La perquisition est aussi fréquemment accompagnée de saisie d’indices, pour procéder à des constatations afin de caractériser l’infraction pénale pour laquelle vous pouvez être mis en cause.

Peuvent ainsi vous être saisis des papiers, documents, données informatiques ou tout autre objet paraissant avoir participé à l’infraction (Articles 54 et 56 du Code de procédure pénale). Ces derniers sont ensuite immédiatement inventoriés par procès-verbal et placés sous scellés (Article 56 du Code de procédure pénale).

Des règles spéciales sont prévues pour certains objets :

  • La saisie de fonds et de valeurs : si la saisie porte sur des lingots, espèces, ou effets de valeurs, ces biens sont déposés à la Caisse des dépôts et consignations ou à la Banque.
  • La saisie d’un animal vivant : le juge peut décider de la vente de l’animal, de son prêt ou de son euthanasie.
  • La saisie de données informatiques : la saisie de ces pièces consiste soit au support physique de ces données (disque dur, clé USB), soit en une copie réalisée lors de la perquisition.

4/ Comment contester une perquisition ?

Une fois que la perquisition a eu lieu, il existe deux garanties principales permettant aux justiciables de préserver leurs droits

D’une part, dans le cadre d’une information judiciaire ou lors de son renvoi devant une juridiction de jugement, votre avocat peut soulever la nullité de la perquisition aux motifs que les dispositions de la procédure pénale française n’ont pas été respectées.

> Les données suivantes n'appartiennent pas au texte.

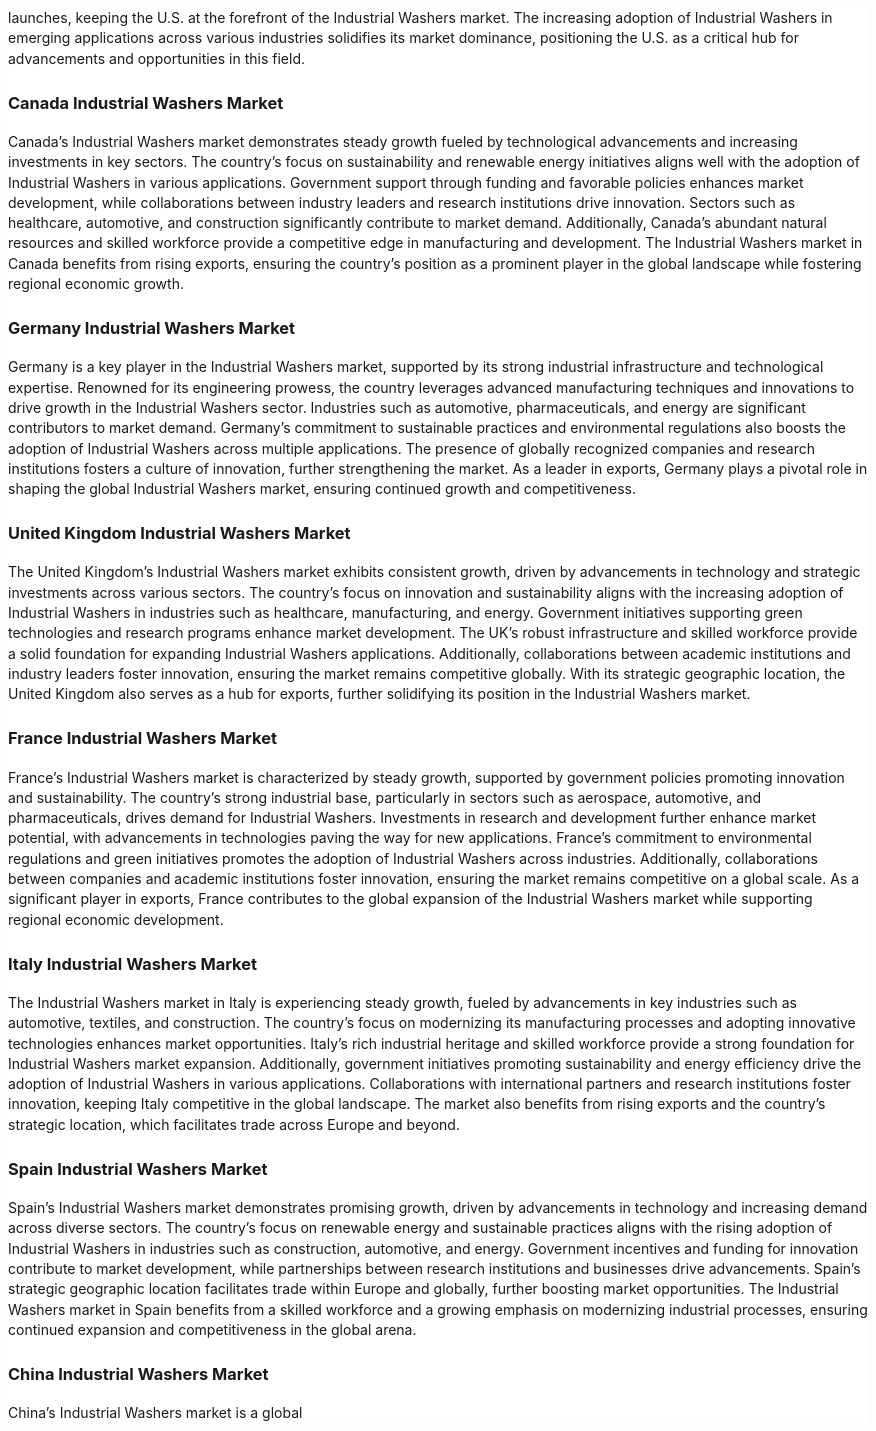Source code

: launches, keeping the U.S. at the forefront of the Industrial Washers market. The increasing adoption of Industrial Washers in emerging applications across various industries solidifies its market dominance, positioning the U.S. as a critical hub for advancements and opportunities in this field.</p><h3>Canada Industrial Washers Market</h3><p>Canada&rsquo;s Industrial Washers market demonstrates steady growth fueled by technological advancements and increasing investments in key sectors. The country&rsquo;s focus on sustainability and renewable energy initiatives aligns well with the adoption of Industrial Washers in various applications. Government support through funding and favorable policies enhances market development, while collaborations between industry leaders and research institutions drive innovation. Sectors such as healthcare, automotive, and construction significantly contribute to market demand. Additionally, Canada&rsquo;s abundant natural resources and skilled workforce provide a competitive edge in manufacturing and development. The Industrial Washers market in Canada benefits from rising exports, ensuring the country&rsquo;s position as a prominent player in the global landscape while fostering regional economic growth.</p><h3>Germany Industrial Washers Market</h3><p>Germany is a key player in the Industrial Washers market, supported by its strong industrial infrastructure and technological expertise. Renowned for its engineering prowess, the country leverages advanced manufacturing techniques and innovations to drive growth in the Industrial Washers sector. Industries such as automotive, pharmaceuticals, and energy are significant contributors to market demand. Germany&rsquo;s commitment to sustainable practices and environmental regulations also boosts the adoption of Industrial Washers across multiple applications. The presence of globally recognized companies and research institutions fosters a culture of innovation, further strengthening the market. As a leader in exports, Germany plays a pivotal role in shaping the global Industrial Washers market, ensuring continued growth and competitiveness.</p><h3>United Kingdom Industrial Washers Market</h3><p>The United Kingdom&rsquo;s Industrial Washers market exhibits consistent growth, driven by advancements in technology and strategic investments across various sectors. The country&rsquo;s focus on innovation and sustainability aligns with the increasing adoption of Industrial Washers in industries such as healthcare, manufacturing, and energy. Government initiatives supporting green technologies and research programs enhance market development. The UK&rsquo;s robust infrastructure and skilled workforce provide a solid foundation for expanding Industrial Washers applications. Additionally, collaborations between academic institutions and industry leaders foster innovation, ensuring the market remains competitive globally. With its strategic geographic location, the United Kingdom also serves as a hub for exports, further solidifying its position in the Industrial Washers market.</p><h3>France Industrial Washers Market</h3><p>France&rsquo;s Industrial Washers market is characterized by steady growth, supported by government policies promoting innovation and sustainability. The country&rsquo;s strong industrial base, particularly in sectors such as aerospace, automotive, and pharmaceuticals, drives demand for Industrial Washers. Investments in research and development further enhance market potential, with advancements in technologies paving the way for new applications. France&rsquo;s commitment to environmental regulations and green initiatives promotes the adoption of Industrial Washers across industries. Additionally, collaborations between companies and academic institutions foster innovation, ensuring the market remains competitive on a global scale. As a significant player in exports, France contributes to the global expansion of the Industrial Washers market while supporting regional economic development.</p><h3>Italy Industrial Washers Market</h3><p>The Industrial Washers market in Italy is experiencing steady growth, fueled by advancements in key industries such as automotive, textiles, and construction. The country&rsquo;s focus on modernizing its manufacturing processes and adopting innovative technologies enhances market opportunities. Italy&rsquo;s rich industrial heritage and skilled workforce provide a strong foundation for Industrial Washers market expansion. Additionally, government initiatives promoting sustainability and energy efficiency drive the adoption of Industrial Washers in various applications. Collaborations with international partners and research institutions foster innovation, keeping Italy competitive in the global landscape. The market also benefits from rising exports and the country&rsquo;s strategic location, which facilitates trade across Europe and beyond.</p><h3>Spain Industrial Washers Market</h3><p>Spain&rsquo;s Industrial Washers market demonstrates promising growth, driven by advancements in technology and increasing demand across diverse sectors. The country&rsquo;s focus on renewable energy and sustainable practices aligns with the rising adoption of Industrial Washers in industries such as construction, automotive, and energy. Government incentives and funding for innovation contribute to market development, while partnerships between research institutions and businesses drive advancements. Spain&rsquo;s strategic geographic location facilitates trade within Europe and globally, further boosting market opportunities. The Industrial Washers market in Spain benefits from a skilled workforce and a growing emphasis on modernizing industrial processes, ensuring continued expansion and competitiveness in the global arena.</p><h3>China Industrial Washers Market</h3><p>China&rsquo;s Industrial Washers market is a global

Votre avocat peut demander pendant l’information judiciaire la levée des objets saisis et placés sous scellés dès lors qu’ils n’ont pas de lien avec l’enquête en cours et que leur saisie apparaît disproportionnée.

D’autre part, ordonner une perquisition est par nature un acte brutal et violent pouvant occasionner des dommages dans les lieux qui sont perquisitionnés (porte forcée, vitre cassée, dégradation des meubles…). Dans ce cas, la personne perquisitionnée peut solliciter l’État pour se voir rembourser les frais de réparation des dégâts occasionnés.

Pour effectuer cette demande, il convient de remplir trois conditions :

  • Être un tiers à la procédure justifiant la perquisition, le suspect, le gardé à vue ou le mis en examen ne pouvant effectuer une telle demande,
  • Avoir subi un dommage personnel,
  • Avoir effectué les réparations en conservant les factures.

Si ces conditions sont remplies, la procédure se déroule en deux temps :

  • Une première phase amiable dans laquelle la personne, tiers à la procédure ayant justifié la perquisition, doit écrire au Ministère de la Justice en fournissant les factures de réparation. Si cette demande est acceptée, la personne se verra rembourser 90% du montant des factures, 10% restant à la charge de la personne au titre de la condition d’anormalité ;
  • En cas de refus du remboursement de la part du Ministère de la Justice, une seconde phase contentieuse se déroule via une saisine du tribunal administratif aux fins d’engager la responsabilité de l’État pour rupture d’égalité des citoyens devant les charges publiques.